Hackers acting in Turkish gov't interests believed to be behind recent cyberattacks

Reuters

Sweeping cyberattacks targeting governments and other organizations in Europe and the Middle East are believed to be the work of hackers acting in the interests of the Turkish government, two British officials and one U.S. official said.

The hackers have attacked at least 30 organisations, including Cypriot and Greek government email services and the Iraqi government's national security advisor, the records show.

The officials said that conclusion was based on three elements: the identities and locations of the victims, which included governments of countries that are geopolitically significant to Turkey; similarities to previous attacks that they say used infrastructure registered from Turkey; and information contained in confidential intelligence assessments that they declined to detail.

The attacks have involved intercepting internet traffic to victim websites, potentially enabling hackers to obtain illicit access to the networks of government bodies and other organisations.

The officials said it wasn’t clear which specific individuals or organizations were responsible but that they believed the waves of attacks were linked because they all used the same servers or other infrastructure.
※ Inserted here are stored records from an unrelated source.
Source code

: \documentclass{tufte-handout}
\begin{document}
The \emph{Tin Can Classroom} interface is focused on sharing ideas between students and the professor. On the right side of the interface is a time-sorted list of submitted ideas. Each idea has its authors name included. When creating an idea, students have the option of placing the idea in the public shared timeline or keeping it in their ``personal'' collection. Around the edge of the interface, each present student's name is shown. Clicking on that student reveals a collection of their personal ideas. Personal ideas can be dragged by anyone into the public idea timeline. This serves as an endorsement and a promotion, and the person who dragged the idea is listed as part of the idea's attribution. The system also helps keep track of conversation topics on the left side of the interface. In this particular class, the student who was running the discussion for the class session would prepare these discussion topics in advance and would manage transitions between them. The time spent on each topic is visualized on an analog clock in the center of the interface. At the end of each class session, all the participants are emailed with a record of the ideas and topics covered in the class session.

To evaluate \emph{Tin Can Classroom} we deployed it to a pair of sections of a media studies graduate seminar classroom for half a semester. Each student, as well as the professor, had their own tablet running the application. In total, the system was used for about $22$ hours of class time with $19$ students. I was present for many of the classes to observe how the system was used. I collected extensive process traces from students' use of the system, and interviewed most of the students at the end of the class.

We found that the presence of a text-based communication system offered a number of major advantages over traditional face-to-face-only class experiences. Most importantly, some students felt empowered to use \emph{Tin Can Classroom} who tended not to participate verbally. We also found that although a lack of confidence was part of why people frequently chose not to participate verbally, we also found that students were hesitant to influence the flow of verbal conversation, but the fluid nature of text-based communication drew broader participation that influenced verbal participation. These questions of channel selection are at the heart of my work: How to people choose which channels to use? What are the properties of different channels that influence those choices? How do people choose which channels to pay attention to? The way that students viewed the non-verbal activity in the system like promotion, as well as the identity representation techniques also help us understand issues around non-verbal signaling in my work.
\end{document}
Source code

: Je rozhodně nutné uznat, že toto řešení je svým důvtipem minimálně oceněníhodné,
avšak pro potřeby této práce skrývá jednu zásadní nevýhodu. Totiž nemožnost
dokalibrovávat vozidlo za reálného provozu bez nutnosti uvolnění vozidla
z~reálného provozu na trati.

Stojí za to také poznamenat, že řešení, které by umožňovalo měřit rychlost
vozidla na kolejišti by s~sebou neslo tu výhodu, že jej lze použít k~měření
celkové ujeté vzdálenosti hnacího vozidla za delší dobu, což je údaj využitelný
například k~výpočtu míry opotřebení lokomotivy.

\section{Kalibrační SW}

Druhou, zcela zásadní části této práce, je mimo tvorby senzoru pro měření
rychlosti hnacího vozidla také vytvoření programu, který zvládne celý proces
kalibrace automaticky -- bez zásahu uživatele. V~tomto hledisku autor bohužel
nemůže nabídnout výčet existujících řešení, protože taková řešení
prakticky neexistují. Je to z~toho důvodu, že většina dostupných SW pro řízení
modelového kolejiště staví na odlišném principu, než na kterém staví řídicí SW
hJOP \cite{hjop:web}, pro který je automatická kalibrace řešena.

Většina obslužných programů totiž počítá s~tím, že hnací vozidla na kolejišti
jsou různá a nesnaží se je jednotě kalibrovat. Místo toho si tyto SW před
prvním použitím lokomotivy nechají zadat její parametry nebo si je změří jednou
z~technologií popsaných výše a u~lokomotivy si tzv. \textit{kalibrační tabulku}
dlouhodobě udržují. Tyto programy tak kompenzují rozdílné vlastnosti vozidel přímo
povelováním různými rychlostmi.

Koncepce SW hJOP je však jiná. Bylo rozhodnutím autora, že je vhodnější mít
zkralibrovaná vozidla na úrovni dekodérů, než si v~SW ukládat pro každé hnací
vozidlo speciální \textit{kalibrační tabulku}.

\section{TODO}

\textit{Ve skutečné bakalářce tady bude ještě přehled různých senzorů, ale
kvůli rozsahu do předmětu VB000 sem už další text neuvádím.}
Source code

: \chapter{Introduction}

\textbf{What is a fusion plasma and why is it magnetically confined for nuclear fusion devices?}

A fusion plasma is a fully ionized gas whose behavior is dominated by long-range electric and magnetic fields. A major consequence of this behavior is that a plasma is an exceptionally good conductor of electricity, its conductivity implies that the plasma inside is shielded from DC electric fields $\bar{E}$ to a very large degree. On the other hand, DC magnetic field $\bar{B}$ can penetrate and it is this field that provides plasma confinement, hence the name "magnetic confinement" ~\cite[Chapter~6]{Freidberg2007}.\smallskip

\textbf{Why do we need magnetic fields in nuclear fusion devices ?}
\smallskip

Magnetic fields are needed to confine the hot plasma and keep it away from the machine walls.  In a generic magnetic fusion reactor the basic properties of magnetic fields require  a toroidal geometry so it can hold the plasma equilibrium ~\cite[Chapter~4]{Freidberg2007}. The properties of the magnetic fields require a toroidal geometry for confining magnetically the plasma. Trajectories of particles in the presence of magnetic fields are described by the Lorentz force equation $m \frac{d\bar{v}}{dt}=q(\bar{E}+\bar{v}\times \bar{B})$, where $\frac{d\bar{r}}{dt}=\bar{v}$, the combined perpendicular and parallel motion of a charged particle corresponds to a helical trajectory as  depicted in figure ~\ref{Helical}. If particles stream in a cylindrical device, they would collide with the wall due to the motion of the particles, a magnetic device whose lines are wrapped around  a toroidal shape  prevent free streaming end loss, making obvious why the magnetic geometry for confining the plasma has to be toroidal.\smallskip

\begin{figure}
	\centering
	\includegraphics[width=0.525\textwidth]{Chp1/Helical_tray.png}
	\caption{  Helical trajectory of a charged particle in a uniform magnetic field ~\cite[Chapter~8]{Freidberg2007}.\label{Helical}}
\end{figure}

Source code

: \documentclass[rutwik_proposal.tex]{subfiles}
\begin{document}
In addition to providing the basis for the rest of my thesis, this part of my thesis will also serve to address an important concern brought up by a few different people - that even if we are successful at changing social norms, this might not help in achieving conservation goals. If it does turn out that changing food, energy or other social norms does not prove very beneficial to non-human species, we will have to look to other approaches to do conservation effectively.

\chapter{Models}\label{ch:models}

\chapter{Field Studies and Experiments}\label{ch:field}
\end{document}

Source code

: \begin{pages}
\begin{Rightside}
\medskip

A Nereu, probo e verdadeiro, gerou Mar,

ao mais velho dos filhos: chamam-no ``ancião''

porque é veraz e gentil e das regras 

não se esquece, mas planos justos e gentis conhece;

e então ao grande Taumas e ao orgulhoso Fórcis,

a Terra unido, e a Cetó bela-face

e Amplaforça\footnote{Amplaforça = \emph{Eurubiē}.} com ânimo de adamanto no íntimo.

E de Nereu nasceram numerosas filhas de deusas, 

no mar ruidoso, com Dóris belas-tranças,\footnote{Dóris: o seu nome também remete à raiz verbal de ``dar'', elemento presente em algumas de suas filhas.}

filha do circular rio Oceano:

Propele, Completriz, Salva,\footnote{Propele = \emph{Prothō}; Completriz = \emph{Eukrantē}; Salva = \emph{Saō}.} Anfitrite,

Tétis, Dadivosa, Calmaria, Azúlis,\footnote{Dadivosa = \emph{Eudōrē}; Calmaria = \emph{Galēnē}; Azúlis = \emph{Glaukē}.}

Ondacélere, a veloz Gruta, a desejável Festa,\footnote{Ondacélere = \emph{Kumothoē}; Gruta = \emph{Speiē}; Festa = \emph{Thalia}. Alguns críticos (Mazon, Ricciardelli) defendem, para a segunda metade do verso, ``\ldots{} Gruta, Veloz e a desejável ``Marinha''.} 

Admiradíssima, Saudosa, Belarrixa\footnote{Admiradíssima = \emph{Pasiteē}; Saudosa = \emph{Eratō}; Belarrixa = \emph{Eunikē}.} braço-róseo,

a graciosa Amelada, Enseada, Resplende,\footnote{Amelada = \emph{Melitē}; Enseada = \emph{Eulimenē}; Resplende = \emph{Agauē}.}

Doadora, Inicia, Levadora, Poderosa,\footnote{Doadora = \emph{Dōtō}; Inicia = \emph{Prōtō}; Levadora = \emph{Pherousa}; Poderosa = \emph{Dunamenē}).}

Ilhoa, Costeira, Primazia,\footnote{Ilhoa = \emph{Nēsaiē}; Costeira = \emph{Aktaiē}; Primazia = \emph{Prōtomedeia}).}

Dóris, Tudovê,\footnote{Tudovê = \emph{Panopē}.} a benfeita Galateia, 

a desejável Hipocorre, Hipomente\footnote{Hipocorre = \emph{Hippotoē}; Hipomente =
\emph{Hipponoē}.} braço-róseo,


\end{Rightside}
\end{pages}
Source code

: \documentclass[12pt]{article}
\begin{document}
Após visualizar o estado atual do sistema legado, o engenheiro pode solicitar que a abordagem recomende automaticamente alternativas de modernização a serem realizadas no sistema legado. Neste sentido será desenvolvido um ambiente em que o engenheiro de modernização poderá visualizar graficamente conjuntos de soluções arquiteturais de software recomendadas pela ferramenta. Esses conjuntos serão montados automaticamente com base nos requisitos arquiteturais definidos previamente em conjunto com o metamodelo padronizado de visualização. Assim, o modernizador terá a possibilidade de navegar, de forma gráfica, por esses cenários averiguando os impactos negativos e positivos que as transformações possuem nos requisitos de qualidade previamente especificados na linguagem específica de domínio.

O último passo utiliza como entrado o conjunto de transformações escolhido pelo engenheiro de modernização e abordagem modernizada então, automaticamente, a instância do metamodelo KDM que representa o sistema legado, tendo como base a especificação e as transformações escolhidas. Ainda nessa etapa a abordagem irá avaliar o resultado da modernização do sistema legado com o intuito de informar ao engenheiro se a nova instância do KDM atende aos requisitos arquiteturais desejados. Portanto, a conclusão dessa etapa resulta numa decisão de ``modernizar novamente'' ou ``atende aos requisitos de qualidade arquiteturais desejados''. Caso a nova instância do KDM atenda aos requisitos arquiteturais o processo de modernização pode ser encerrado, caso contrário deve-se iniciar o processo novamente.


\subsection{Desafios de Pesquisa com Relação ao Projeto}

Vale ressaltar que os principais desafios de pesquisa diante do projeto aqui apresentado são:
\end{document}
Turkey’s Interior Ministry declined to comment. A senior Turkish official did not respond directly to questions about the campaign but said Turkey was itself frequently a victim of cyberattacks.

The Cypriot government said in a statement that the “relevant agencies were immediately aware of the attacks and moved to contain” them. "We will not comment on specifics for reasons of national security," it added.

No connection to Gülen

Civilian organisations in Turkey have also been attacked, the records show, including a Turkish chapter of the Freemasons, which conservative Turkish media has said is linked to U.S.-based Muslim cleric Fethullah Gülen accused by Ankara of masterminding a failed coup attempt in 2016.

The Great Liberal Lodge of Turkey said there were no records of cyberattacks against the hijacked domains identified by Reuters and that there had been “no data exfiltration.”

"Thanks to precautions, attacks against the sites are not possible," a spokesman said, adding that the cleric has no affiliation with the organisation.

The cleric has publicly denied masterminding the attempted coup, saying “it’s not possible,” and has said he is always against coups.

A spokesman for Gülen said Gülen was not involved in the coup attempt and has repeatedly condemned it and its perpetrators. Gülen has never been associated with the Freemason organization, the spokesman added.